### Task material
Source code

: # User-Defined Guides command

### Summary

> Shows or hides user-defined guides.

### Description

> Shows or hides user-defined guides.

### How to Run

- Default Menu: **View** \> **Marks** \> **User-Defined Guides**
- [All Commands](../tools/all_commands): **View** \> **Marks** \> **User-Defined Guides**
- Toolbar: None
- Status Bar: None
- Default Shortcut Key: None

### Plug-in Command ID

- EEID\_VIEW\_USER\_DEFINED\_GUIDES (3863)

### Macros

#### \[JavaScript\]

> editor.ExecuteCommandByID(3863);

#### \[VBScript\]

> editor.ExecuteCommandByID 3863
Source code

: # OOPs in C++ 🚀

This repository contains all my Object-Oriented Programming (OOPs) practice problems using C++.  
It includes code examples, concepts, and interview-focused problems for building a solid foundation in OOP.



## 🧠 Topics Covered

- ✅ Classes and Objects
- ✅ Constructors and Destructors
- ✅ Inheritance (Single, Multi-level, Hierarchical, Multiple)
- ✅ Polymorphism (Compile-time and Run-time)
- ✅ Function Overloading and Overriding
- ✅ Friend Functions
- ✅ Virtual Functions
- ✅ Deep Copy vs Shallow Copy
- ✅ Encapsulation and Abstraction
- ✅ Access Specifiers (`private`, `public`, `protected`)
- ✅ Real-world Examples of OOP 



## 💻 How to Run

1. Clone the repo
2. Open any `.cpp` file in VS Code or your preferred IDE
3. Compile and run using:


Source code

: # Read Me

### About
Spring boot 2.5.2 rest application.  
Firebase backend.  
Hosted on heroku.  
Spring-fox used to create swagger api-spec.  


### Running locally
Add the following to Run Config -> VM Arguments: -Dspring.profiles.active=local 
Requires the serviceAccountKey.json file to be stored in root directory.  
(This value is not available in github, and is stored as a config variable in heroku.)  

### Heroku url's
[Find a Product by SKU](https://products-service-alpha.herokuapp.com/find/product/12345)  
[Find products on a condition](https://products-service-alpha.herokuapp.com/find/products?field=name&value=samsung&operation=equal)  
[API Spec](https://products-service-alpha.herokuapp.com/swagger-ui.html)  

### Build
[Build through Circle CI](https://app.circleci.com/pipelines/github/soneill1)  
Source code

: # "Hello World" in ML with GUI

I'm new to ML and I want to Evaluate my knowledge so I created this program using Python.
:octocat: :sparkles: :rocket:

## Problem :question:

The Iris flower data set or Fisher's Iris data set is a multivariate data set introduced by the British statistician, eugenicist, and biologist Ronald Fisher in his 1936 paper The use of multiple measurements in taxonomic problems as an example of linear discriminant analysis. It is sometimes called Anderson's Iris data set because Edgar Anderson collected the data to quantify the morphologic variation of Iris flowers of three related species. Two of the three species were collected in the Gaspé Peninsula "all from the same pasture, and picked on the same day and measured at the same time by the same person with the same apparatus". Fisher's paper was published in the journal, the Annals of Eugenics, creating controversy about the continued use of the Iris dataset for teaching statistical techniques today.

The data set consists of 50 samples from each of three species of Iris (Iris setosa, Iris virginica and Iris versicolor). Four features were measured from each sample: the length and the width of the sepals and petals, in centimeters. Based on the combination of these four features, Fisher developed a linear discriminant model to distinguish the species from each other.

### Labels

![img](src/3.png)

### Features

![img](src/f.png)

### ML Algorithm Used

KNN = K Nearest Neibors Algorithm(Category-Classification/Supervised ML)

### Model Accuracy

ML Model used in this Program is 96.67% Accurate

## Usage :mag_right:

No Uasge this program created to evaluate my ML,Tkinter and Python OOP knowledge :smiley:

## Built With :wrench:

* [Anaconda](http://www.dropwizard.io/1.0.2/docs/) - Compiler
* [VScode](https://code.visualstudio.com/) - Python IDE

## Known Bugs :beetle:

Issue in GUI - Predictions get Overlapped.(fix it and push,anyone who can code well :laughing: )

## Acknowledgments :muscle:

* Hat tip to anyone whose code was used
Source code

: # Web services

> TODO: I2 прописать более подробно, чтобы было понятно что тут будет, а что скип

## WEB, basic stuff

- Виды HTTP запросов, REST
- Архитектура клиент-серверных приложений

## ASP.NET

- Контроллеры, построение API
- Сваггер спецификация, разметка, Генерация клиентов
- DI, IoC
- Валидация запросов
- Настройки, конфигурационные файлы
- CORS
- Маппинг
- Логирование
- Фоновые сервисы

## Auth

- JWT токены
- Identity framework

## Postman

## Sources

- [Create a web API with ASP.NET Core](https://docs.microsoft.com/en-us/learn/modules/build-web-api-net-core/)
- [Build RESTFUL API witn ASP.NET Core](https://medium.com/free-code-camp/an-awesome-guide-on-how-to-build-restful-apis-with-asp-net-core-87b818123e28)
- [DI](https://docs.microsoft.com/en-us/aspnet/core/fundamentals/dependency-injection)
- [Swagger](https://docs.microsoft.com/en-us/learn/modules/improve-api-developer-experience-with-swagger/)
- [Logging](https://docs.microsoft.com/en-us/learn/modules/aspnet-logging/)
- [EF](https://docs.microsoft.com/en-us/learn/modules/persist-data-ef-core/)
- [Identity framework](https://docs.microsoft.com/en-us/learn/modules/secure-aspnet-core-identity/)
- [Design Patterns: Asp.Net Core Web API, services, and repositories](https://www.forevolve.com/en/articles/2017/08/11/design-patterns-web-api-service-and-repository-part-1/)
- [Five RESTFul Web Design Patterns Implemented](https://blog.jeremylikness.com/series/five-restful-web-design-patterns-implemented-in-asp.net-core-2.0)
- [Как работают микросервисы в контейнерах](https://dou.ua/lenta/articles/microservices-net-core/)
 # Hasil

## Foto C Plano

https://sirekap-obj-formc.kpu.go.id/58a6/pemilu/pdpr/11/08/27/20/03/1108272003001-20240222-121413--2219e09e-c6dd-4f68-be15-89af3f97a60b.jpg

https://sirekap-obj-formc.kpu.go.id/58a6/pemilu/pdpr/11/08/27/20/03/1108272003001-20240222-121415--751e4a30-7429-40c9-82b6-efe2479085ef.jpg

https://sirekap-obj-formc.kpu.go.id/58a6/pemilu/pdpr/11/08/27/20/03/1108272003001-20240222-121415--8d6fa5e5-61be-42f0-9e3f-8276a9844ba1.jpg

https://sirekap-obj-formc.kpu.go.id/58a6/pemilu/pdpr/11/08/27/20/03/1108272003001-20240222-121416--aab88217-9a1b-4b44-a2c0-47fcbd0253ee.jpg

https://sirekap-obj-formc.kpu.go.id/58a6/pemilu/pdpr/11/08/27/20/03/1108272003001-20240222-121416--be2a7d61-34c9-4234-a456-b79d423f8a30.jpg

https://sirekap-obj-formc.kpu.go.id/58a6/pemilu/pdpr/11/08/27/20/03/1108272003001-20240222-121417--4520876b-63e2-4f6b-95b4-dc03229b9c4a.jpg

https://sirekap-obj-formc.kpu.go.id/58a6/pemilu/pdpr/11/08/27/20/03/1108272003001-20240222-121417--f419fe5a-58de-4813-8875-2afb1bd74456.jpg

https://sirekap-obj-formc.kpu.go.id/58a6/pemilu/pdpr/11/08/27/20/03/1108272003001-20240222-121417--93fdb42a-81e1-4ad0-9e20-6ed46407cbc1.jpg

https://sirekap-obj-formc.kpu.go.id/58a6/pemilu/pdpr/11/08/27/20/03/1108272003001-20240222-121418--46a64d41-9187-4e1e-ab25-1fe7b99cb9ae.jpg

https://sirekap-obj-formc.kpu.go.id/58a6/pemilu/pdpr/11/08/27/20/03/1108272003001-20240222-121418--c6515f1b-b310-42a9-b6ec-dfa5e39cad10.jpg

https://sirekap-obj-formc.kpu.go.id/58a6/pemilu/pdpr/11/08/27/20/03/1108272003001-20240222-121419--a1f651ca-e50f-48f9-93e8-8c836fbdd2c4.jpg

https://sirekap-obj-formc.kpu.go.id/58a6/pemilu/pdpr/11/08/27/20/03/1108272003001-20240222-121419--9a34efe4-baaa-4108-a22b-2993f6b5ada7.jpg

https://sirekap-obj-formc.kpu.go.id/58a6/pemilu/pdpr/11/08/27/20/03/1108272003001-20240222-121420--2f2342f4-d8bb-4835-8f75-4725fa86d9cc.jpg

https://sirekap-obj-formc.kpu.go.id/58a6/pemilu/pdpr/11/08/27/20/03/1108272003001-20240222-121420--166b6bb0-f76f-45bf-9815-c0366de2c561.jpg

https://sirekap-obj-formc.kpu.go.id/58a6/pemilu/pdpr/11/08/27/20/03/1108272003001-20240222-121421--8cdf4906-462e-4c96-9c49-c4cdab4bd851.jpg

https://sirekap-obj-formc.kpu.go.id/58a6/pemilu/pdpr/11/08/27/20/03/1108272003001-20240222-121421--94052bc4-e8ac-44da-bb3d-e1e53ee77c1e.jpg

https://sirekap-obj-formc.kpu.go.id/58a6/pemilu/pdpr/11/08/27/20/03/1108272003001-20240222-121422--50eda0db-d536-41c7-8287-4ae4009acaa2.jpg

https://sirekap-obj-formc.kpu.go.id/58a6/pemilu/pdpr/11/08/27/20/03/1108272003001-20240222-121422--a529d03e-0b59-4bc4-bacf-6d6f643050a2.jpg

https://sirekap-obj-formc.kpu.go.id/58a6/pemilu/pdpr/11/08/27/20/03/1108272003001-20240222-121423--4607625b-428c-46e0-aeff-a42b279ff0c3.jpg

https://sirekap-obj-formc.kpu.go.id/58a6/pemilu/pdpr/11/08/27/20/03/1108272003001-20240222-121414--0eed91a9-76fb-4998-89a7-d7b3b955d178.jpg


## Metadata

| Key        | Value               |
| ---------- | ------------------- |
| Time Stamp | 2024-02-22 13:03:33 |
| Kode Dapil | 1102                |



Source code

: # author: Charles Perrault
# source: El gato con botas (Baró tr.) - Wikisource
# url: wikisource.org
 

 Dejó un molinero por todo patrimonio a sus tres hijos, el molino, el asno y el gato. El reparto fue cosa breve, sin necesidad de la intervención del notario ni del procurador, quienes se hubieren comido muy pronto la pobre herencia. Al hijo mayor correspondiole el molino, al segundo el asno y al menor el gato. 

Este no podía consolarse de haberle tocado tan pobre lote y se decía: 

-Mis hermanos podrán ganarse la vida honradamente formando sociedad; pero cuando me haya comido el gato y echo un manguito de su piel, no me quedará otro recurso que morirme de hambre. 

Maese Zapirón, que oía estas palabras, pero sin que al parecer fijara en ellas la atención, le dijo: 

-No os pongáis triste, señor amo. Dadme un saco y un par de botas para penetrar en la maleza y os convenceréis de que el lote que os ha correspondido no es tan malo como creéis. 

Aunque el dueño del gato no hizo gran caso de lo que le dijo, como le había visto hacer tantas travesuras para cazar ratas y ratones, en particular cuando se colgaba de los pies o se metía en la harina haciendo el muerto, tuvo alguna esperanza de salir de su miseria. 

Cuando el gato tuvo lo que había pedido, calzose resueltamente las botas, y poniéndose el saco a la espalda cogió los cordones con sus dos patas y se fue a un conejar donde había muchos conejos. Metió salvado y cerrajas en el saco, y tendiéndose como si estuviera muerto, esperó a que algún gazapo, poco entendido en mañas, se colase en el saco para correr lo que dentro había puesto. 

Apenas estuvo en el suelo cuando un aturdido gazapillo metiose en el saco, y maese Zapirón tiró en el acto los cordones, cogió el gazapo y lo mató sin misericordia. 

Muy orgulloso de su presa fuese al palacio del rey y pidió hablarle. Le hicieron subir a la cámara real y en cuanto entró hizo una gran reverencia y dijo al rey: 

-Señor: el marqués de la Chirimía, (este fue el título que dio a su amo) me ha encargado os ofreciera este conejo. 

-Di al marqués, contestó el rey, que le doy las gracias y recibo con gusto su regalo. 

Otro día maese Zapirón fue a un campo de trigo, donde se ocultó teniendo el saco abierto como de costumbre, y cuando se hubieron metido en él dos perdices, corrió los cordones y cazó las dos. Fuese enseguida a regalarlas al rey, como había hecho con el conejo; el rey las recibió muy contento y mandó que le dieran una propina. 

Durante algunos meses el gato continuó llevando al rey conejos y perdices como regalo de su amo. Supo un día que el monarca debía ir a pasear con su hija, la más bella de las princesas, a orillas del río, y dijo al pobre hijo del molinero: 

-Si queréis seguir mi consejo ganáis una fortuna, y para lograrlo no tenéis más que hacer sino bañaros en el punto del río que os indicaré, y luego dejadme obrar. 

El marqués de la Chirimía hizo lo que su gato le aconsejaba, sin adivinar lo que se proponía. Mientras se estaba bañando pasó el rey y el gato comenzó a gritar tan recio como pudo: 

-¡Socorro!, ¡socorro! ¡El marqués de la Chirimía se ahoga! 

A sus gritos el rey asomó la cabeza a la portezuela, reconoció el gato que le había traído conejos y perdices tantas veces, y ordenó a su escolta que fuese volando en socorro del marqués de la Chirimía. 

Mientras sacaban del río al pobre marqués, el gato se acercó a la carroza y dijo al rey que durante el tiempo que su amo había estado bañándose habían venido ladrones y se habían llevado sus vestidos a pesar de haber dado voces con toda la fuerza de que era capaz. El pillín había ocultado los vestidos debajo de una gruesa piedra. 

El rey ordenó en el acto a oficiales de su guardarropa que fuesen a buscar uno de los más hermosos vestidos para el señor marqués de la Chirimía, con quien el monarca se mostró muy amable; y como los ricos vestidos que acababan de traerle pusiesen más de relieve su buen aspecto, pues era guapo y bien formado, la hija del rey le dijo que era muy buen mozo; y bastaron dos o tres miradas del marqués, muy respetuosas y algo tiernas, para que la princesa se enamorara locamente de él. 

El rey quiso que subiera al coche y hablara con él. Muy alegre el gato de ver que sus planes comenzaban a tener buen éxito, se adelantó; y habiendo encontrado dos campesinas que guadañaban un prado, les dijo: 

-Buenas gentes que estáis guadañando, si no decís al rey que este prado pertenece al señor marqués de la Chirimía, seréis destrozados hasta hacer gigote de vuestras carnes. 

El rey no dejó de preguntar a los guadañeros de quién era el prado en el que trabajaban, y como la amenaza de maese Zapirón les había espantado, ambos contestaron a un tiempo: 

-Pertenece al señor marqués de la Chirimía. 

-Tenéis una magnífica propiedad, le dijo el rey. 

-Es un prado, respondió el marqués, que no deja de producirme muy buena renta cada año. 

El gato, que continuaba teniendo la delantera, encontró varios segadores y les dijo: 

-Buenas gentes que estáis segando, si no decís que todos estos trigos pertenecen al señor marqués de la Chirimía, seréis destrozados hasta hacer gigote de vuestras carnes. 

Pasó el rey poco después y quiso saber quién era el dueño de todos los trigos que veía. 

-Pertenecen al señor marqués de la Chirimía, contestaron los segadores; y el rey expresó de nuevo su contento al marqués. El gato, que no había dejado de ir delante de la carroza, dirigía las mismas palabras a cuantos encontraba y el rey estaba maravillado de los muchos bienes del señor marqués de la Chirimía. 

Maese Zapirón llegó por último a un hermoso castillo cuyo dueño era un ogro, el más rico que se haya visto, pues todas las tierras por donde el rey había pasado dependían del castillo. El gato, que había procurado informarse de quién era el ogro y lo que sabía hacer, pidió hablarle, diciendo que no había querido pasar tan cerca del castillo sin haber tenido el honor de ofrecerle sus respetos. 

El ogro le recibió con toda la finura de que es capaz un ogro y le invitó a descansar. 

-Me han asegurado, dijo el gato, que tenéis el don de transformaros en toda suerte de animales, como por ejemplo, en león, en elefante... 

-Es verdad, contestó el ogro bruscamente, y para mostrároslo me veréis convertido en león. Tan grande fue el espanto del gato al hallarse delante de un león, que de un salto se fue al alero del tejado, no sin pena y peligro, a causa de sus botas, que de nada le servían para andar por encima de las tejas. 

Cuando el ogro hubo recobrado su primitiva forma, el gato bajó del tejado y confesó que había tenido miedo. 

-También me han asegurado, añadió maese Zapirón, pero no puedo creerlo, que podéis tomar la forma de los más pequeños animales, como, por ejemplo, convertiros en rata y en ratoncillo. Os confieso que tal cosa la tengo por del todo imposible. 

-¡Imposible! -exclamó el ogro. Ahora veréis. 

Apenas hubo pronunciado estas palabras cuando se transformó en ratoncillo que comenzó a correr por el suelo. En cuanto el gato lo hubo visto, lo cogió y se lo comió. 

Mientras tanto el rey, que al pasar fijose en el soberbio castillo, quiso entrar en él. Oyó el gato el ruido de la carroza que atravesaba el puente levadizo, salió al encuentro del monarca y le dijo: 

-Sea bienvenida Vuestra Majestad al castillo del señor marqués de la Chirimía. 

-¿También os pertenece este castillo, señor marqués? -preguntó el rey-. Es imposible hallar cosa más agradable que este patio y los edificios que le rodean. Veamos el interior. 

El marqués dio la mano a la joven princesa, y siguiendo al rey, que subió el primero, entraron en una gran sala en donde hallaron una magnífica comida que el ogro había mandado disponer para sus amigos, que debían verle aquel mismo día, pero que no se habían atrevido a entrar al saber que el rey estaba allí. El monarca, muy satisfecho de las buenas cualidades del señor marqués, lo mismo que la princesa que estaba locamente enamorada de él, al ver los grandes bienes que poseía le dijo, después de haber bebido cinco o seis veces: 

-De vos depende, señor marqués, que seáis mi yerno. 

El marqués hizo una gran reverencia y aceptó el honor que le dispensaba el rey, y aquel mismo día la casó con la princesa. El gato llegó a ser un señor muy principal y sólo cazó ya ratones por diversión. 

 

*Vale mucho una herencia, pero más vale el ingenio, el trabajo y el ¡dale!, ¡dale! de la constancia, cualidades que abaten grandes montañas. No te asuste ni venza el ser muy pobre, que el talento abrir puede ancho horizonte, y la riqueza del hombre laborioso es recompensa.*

### Work instructions
Starting at the beginning of the items and going through the line that contains "### How to Run", rewrite those lines as a JSON list of strings, one string per line, with blank lines left out.

### The completed task
[
  "Source code",
  ": # User-Defined Guides command",
  "### Summary",
  "> Shows or hides user-defined guides.",
  "### Description",
  "> Shows or hides user-defined guides.",
  "### How to Run"
]